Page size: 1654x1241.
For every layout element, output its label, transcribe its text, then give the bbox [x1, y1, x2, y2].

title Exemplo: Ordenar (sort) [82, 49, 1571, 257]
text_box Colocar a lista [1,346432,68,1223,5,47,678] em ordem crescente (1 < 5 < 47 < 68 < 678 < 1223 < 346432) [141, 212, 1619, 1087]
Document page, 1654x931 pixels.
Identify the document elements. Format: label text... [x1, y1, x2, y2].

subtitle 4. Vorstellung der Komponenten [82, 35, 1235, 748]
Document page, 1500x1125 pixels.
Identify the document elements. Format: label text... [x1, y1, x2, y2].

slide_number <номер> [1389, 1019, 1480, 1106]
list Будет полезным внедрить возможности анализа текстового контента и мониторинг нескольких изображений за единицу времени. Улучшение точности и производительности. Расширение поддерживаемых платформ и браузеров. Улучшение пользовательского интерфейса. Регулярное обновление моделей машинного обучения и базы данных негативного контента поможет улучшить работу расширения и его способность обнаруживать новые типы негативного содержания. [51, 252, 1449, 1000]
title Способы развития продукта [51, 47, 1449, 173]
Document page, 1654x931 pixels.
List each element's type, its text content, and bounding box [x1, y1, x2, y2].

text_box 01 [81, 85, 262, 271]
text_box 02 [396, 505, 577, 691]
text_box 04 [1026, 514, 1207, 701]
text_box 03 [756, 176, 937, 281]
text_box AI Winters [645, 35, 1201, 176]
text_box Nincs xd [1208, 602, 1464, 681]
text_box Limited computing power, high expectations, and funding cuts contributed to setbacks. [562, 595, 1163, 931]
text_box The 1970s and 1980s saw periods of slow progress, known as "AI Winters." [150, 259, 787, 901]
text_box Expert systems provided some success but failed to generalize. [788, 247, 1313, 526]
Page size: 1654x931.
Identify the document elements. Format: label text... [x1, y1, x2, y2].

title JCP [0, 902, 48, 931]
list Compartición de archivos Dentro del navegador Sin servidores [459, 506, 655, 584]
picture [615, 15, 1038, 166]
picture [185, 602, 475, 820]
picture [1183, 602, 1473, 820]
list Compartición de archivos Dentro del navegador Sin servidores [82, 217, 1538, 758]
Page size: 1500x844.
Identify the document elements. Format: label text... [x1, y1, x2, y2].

──────

• **SHORT TASK**
Copy the listing from the line with "Document page, 1500x1125 pixels." up to and including the line with "title Способы развития", swapping "document elements" for "layout elements" and leaving everything else unchanged.

• **RESULT BELOW**
Document page, 1500x1125 pixels.
Identify the layout elements. Format: label text... [x1, y1, x2, y2].

slide_number <номер> [1389, 1019, 1480, 1106]
list Будет полезным внедрить возможности анализа текстового контента и мониторинг нескольких изображений за единицу времени. Улучшение точности и производительности. Расширение поддерживаемых платформ и браузеров. Улучшение пользовательского интерфейса. Регулярное обновление моделей машинного обучения и базы данных негативного контента поможет улучшить работу расширения и его способность обнаруживать новые типы негативного содержания. [51, 252, 1449, 1000]
title Способы развития продукта [51, 47, 1449, 173]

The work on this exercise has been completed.